Rintarou membuka pagar rumahnya dengan senyum di bibirnya. Si laki-laki menggendong adiknya sebelum sama-sama melambaikan tangan mereka pada Tuan Takeshi, pengemudi bis sekolah yang sangat ramah.
"Bye bye, Y/n!"
"Bye bye keshi~"
Y/n terkekeh saat Tuan Takeshi menekan klakson sebelum menjalankan bisnya menjauh. Saat bis kuning itu sudah menghilang dari pandangan, gadis kecil itu langsung memeluk leher sang kakak dengan erat.
"Rin! Y/n buat kukis!"
"Oh ya? Kukis? Y/n buat sendiri?"
Rintarou mengusap rambut adiknya lembut sebelum melangkah ke arah teras rumah dan menyapa sang ibu.
"Halo, ma."
"Halo, Rin. How was your day?"
Rintarou melepas sepatunya tanpa melonggarkan pelukan pada tubuh Y/n yang sedang mengoceh menjelaskan bagaimana ia menumpahkan semangkuk tepung tadi.

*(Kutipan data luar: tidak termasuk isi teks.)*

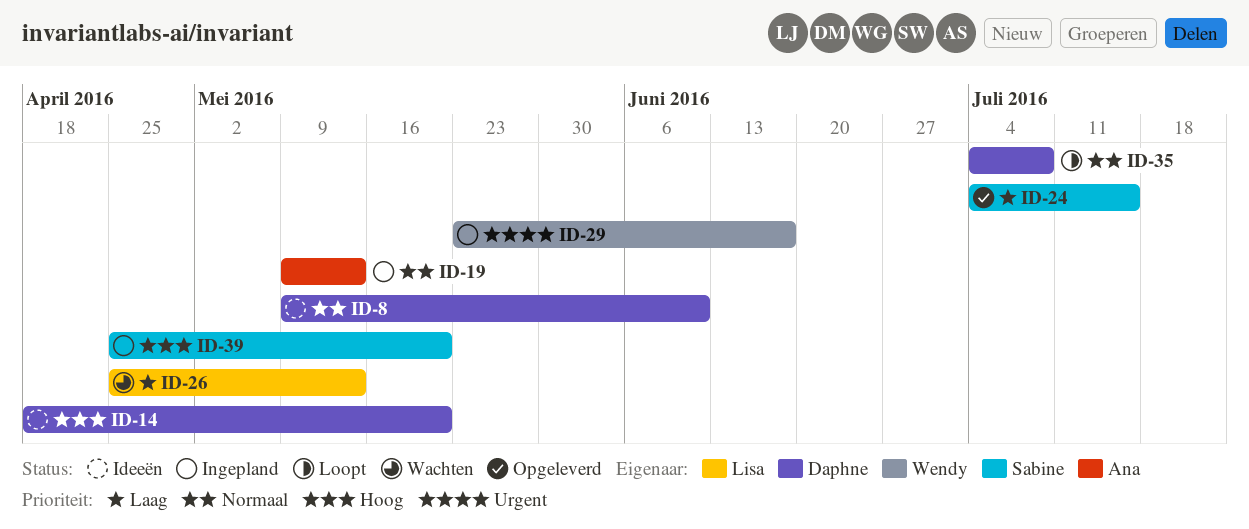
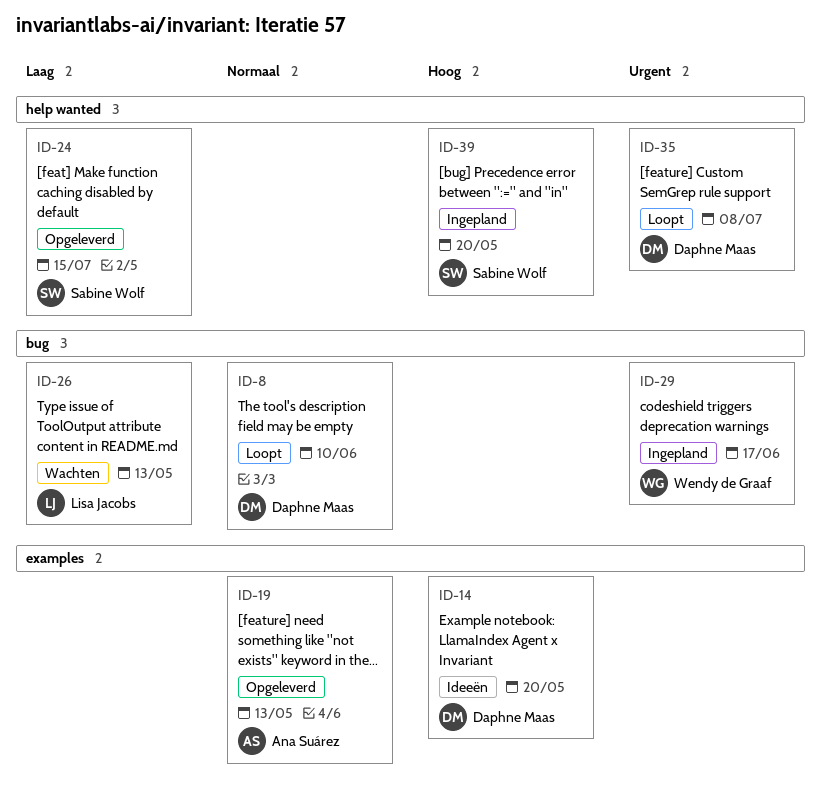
ID-8, status: Ideeën -> Loopt
ID-19, status: Ingepland -> Opgeleverd
ID-35, priority: Normaal -> Urgent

Saat mendengar pertanyaan sang mama, Rintarou terdiam dan mengingat kembali harinya. Terjatuh saat olahraga, lupa membawa uang saku, piket sendiri.
"Mmm.."
"Y/n taruh oven! Mama pencet-pencet. Tutututut~"
Rintarou mengulum bibirnya sebelum menatap sang mama.
"A lot better now."
Mama Suna tersenyum dan mengangguk. Diusapnya rambut sang anak sebelum melangkah masuk ke arah dapur.
"Ganti baju lalu istirahat, ya? Kukisnya akan mama bawakan ke kamar."
"Oke, ma."
"Rin! Mamam kukis!"
"Iya iya. Setelah kakak ganti baju, ya?"
"Mm!"
•••
2008
"No.."
"No? Why not?"
"'S scary.."
Rintarou berjongkok di hadapan adiknya. Keduanya tengah duduk di kursi halaman belakang rumah mereka, menikmati hari terakhir sebelum besok harus kembali masuk sekolah.
Y/n akhirnya melangkahkan kakinya ke sekolah dasar, dan Rintarou yang kini berada di kelas 6, sangat tak sabar karena akhirnya mereka satu sekolah.
"It's not scary, y/n."
"Tidak ada teman. Tidak suka."
Y/n menundukkan kepalanya. Rambut sebahunya menutupi wajahnya yang terlihat murung.
Rintarou sangat mengerti apa yang dirasakan adiknya saat ini. Dulu, saat Rintarou baru pertama kali masuk sekolah ia juga merasakan gugup dan takut yang luar biasa. Hal itu disebabkan oleh sulitnya ia mendapatkan teman karena sifatnya yang tertutup.